# RECAST: Reparameterized, Compact weight Adaptation for Sequential Tasks

## Abstract
Incremental learning aims to adapt to new sets of categories over time with minimal computational overhead. Prior work often addresses this task by training efficient task-specific adaptors that modify frozen layer weights or features to capture relevant information without affecting predictions on any previously learned categories. While these adaptors are generally more efficient than finetuning the entire network, they still can require tens to hundreds of thousands task-specific trainable parameters even for relatively small networks, making it challenging to operate on resource-constrained environments with high communication costs like edge devices or mobile phones. Thus, we propose Reparameterized, Compact weight Adaptation for Sequential Tasks (RECAST), a novel method that dramatically reduces the number of task-specific trainable parameters to fewer than 50 – several orders of magnitude less than competing methods like LoRA. RECAST accomplishes this efficiency by learning to decompose layer weights into a soft parameter-sharing framework consisting of a set of shared weight templates and very few module-specific scaling factors or coefficients. This soft parameter-sharing framework allows for effective task-wise reparameterization by tuning only these coefficients while keeping templates frozen. A key innovation of RECAST is the novel weight reconstruction pipeline called Neural Mimicry, which eliminates the need for pretraining from scratch. This allows for high-fidelity emulation of existing pretrained weights within our framework and provides quick adaptability to any model scale and architecture.

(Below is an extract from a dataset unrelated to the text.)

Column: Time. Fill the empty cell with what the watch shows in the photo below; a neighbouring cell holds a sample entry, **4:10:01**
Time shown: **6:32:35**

Extensive experiments across six diverse datasets demonstrate RECAST outperforms the state-of-the-art by up to 3% across various scales, architectures, and parameter spaces. Moreover, we show that RECAST’s architecture-agnostic nature allows for seamless integration with existing methods, further boosting performance.


In this repository, we provide the code related to the paper "RECAST: Reparameterized, Compact weight Adaptation for Sequential Tasks" by the authors. The code is organized as follows:

- 'models': contains the implementation of the different RECAST models used in the paper. This demonstrates the flexibility of RECAST to be applied to different architectures. These include: `RECAST-Att.`, `RECAST-MLP`, `RECAST-Att. + MLP`, and `RECAST-resnet`.
- 'adapters': contains the implementation of the various adapter model we have combined with RECAST to enhance their performance. These include: `RECAST + Piggyback`, `RECAST + CLR`, `RECAST + MeLo`, and `RECAST + AdaptFormer`.
- 'notebooks': contains sample classification notebooks used to train and evaluate the models.  They  contain the dataloaders we have used in our experiments - however, they are not exhaustive and may need to be modified to work with your datasets. We also include the end-to-end code for reconstructing and evaluating the weights for both ViT and ResNet. We also added the the code for reconstructing with VAE, which we have used for some of our experiments. You can easily generate any model's weights using the provided code without any GPU requirements.


> We didn't provide the direct script for training the adapter models, as they follow the same training procedure as the classification task. The main difference is the model architecture, and the weight to be loaded. 

> Ann difference in the training loop exists for `RECAST + Piggyback` for which we have used the training script provided in the `Piggyback` repository. We provided the training script we have used in the [additional scripts](additional_scripts) folder.

> The hyperparameters are the same as the classification task (except in `Piggyback`). We used `AdamW` optimizer with a learning rate of `2e-3` and a batch size of `128`. We used a stepwise learning rate scheduler with a decay factor of `0.1` at each 33 epochs. We trained the models for 100 epochs.

> The results reported in the paper are averaged over 3 runs with the following seeds `[42, 1998, 3142592]`. We used the same seeds for all the experiments to ensure a fair comparison. To generate our models, we have used seedvale `42`.